Scientists have created a shocking animation showing how tiny bits of plastic are moving around Earth’s oceans.
The researchers used NASA satellite data to track the movement of microplastics – tiny plastic fragments less than five millimeters long in diameter.
Their animation shows a high microplastic concentration around the South China Sea and the Gulf of Thailand, as well as Central America’s west coast.
Plastic that falls into our rivers or is engulfed by tides at beaches gets transported by currents before ending up in the open ocean.
These plastics are broken down by waves and sunlight into small microplastics, which can be mistaken for food by marine life with fatal consequences.
Plastic that falls into our rivers or is engulfed by tides at beaches gets transported by currents before ending up in the open ocean (stock image)
Eventually plastic becomes trapped in the centres of ocean basins or subtropical ‘gyres’ – large systems of rotating currents in each of the five major oceans.
Unfortunately, the world’s five subtropical gyres can go on to host ‘garbage patches’, comprised of plastic waste, fishing gear and other debris.

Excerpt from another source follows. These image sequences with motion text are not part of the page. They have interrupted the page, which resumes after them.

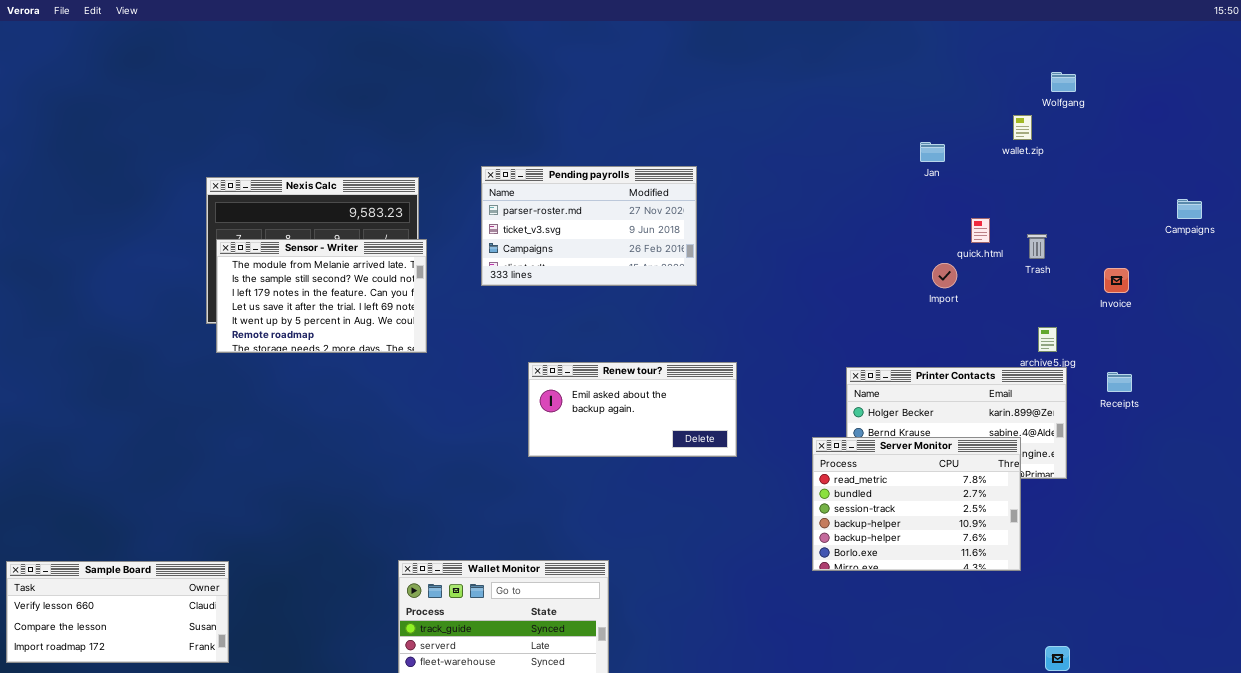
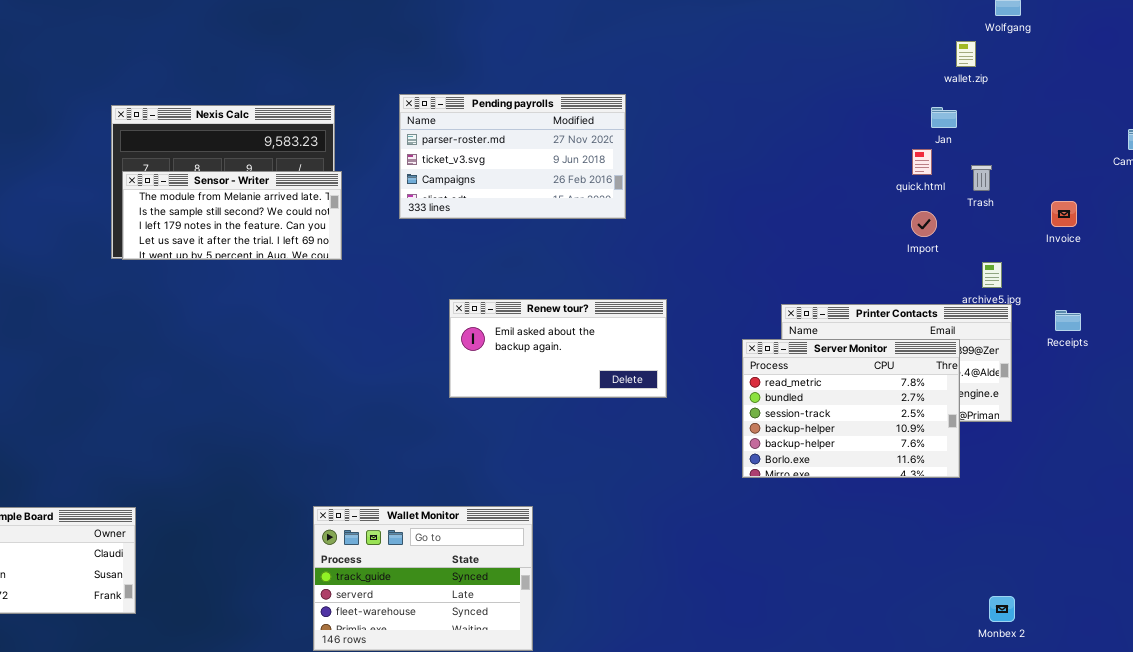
Jan: [920,142,945,162] -> [931,107,957,128], moved
Sensor - Writer: [216,239,427,353] -> [122,171,342,260], resized
Import: [932,263,957,288] -> [911,211,937,237], moved
Server Monitor: [812,437,1021,571] -> [742,339,960,478], moved

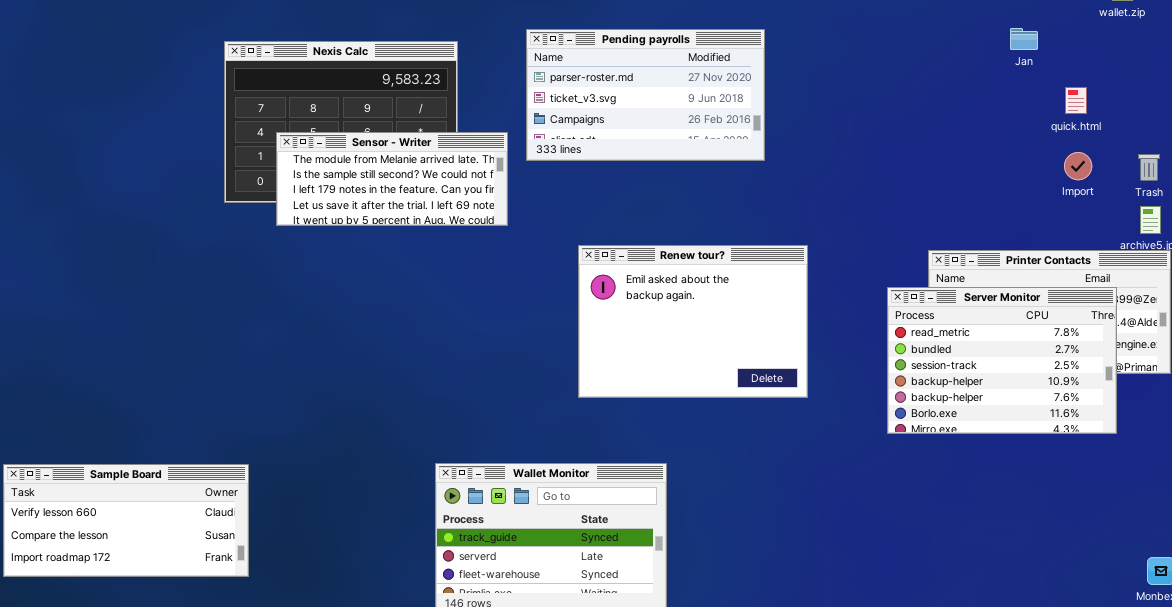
Jan: [931,107,957,128] -> [1010,28,1038,50], moved
Trash: [971,165,992,191] -> [1138,154,1160,181], moved
Sensor - Writer: [122,171,342,260] -> [276,132,508,226], moved
Renew tour?: [449,299,667,398] -> [578,245,808,398], resized

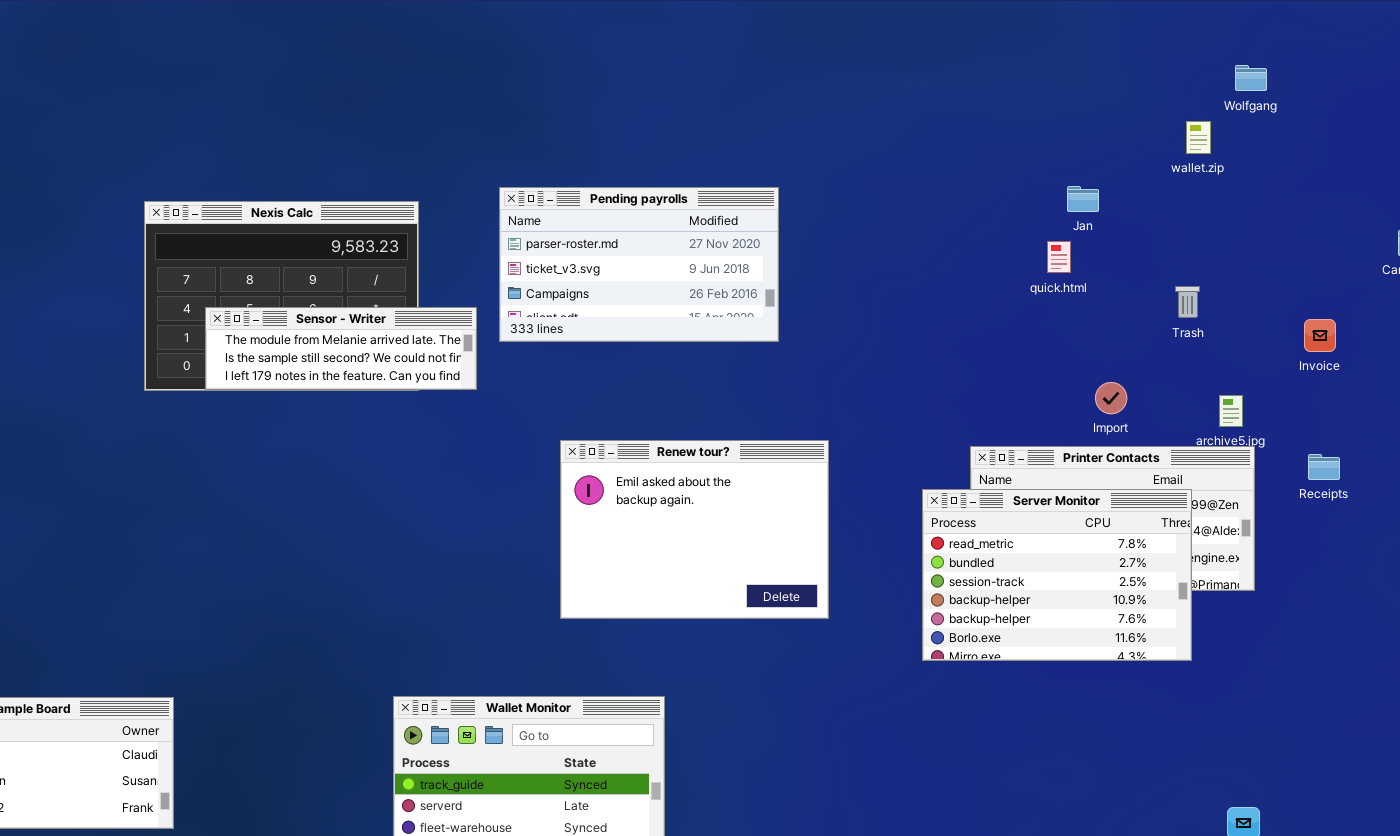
quick.html: [1065,87,1087,114] -> [1047,241,1071,273], moved
Sensor - Writer: [276,132,508,226] -> [205,307,477,390], resized
Import: [1064,152,1092,180] -> [1095,382,1127,414], moved
Trash: [1138,154,1160,181] -> [1175,286,1200,318], moved

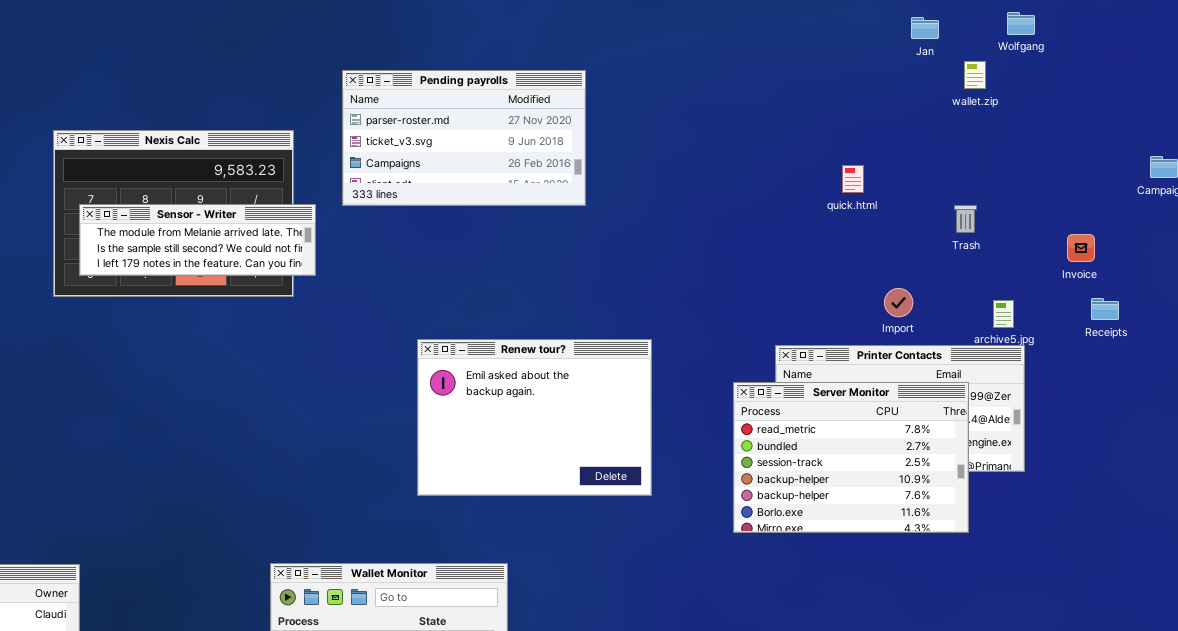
Jan: [1067,186,1099,212] -> [911,17,939,39], moved
Pending payrolls: [499,187,779,342] -> [342,70,586,206], moved
Sensor - Writer: [205,307,477,390] -> [79,204,316,276], moved
Receipts: [1308,454,1340,480] -> [1091,298,1119,320], moved

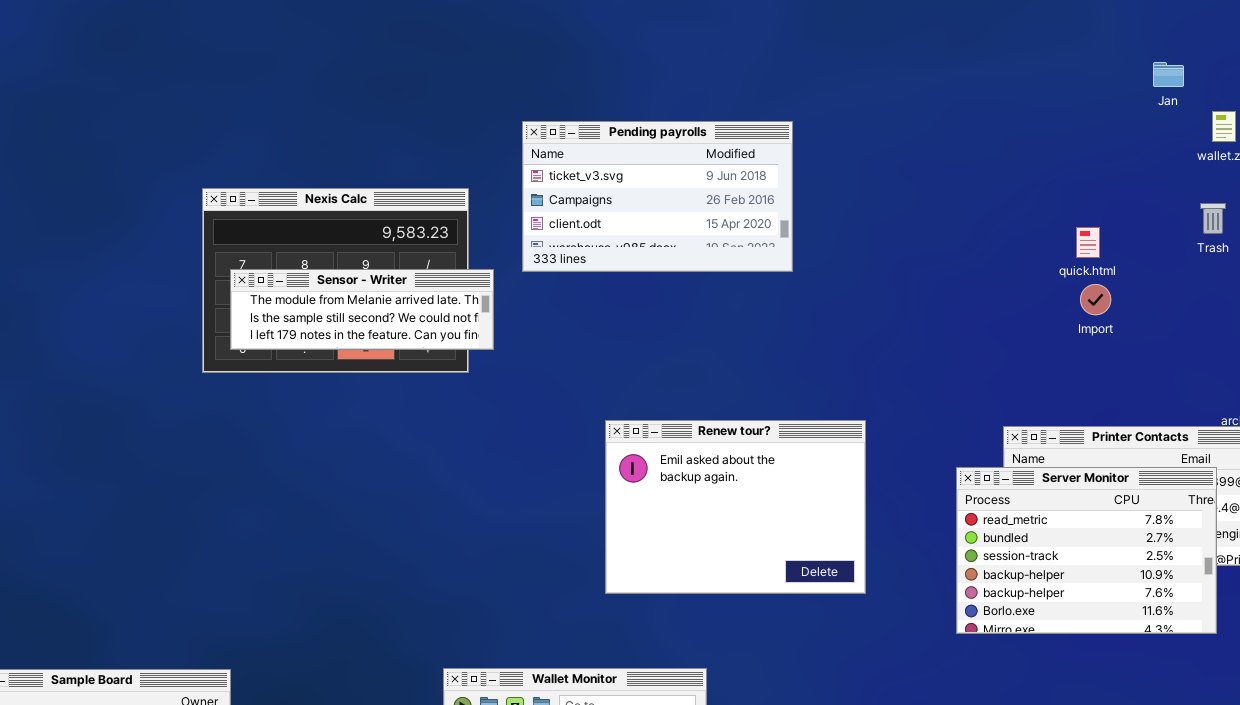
Pending payrolls: [342,70,586,206] -> [522,121,793,272], scrolled down 1 row
Trash: [954,205,977,233] -> [1200,203,1226,234], moved
Import: [884,288,913,317] -> [1080,284,1111,315], moved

The Great Pacific Garbage Patch, between California and Hawaii, is the most well-known because a lot of ship traffic passes through it.
About 8 million tons of plastic flow from rivers and beaches into the ocean every year, according to NASA.
The animation was created by scientists at the University of Michigan and detailed in a new paper published on IEEE Xplore.
‘Ocean microplastic concentrations are known to vary significantly by location, with especially high levels in the North Atlantic and North Pacific gyres,’ they say.
‘A new method is presented for detecting and imaging the global distribution of ocean microplastics from space.’
The animation shows the location and concentration of floating plastics between April 2017 to September 2018.
It shows some seasonal variations in microplastic concentrations – in the Great Pacific Garbage Patch, for example, microplastic concentrations appear greater in the summer and lower in winter.
This is likely due to more ‘vertical mixing’ of the ocean when the temperatures are cooler.
Vertical mixing is the upward and downward movement of air or water that occurs as a result of temperature differences between layers of the fluid.
The animation and images on this page show the location and concentration of floating plastics between April 2017 to September 2018. Data were collected between approximately 38 degrees north and 38 degrees south latitude, the observation range for the CYGNSS mission
Scientists typically estimate the amount plastic in marine garbage patches by dragging nets behind boats.
However, this sampling method is ‘geographically sparse’, according to NASA’s Earth Observatory, and does not give a sense of how much plastic concentrations change over time.
So the University of Michigan researchers developed a new method to map the concentration of ocean microplastics around the world.
They used data from eight microsatellites that are part of the Cyclone Global Navigation Satellite System (CYGNSS) mission.
The $157 million CYGNSS project, launched in 2016, is primarily meant to improve hurricane forecasting.
Radio signals from GPS satellites reflect off the ocean surface, and CYGNSS satellites detect those reflections.
Researchers used data from eight microsatellites that are part of the Cyclone Global Navigation Satellite System (CYGNSS) mission (one depicted here)
Scientists can then analyse the signals to measure the roughness of the ocean surface.
These measurements already provide scientists with a means to derive ocean wind speeds, useful for studying phenomena like hurricanes, but the signals also reveal the presence of plastic.
When there is plastic or other debris near the ocean surface, waves are dampened and the sea surface is less rough than it would be otherwise.
‘In cleaner waters, there’s a high degree of agreement between ocean roughness and wind speed,’ said Chris Ruf, principal investigator of the CYGNSS mission and one of the two authors of the paper.
‘But as you head into the Great Pacific Garbage Patch, you see a bigger discrepancy between wind speed measurements and the roughness of the surface.’
The new method will provide better monitoring of ocean microplastics and ‘support future model development and validation’, according to the team.
An analysis earlier this year by researchers at Kyushu University found there are 24.4 trillion pieces of microplastics in the ocean and counting.